## [Items from a data source]
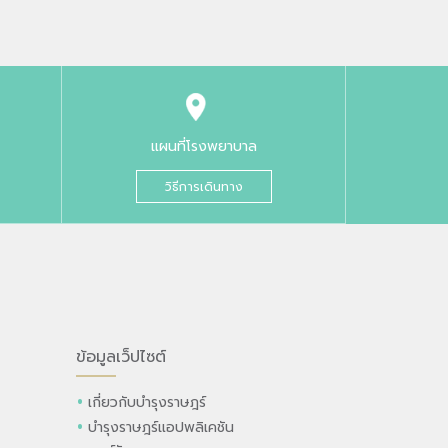
แผนที่โรงพยาบาล
วิธีการเดินทาง
ข้อมูลเว็ปไซต์
เกี่ยวกับบำรุงราษฎร์
บำรุงราษฎร์แอปพลิเคชัน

## [Task brief]
Copy every line of text in the listing above verbatim, and leave the pictures out of your answer.

## [Answer space]
แผนที่โรงพยาบาล
วิธีการเดินทาง
ข้อมูลเว็ปไซต์
เกี่ยวกับบำรุงราษฎร์
บำรุงราษฎร์แอปพลิเคชัน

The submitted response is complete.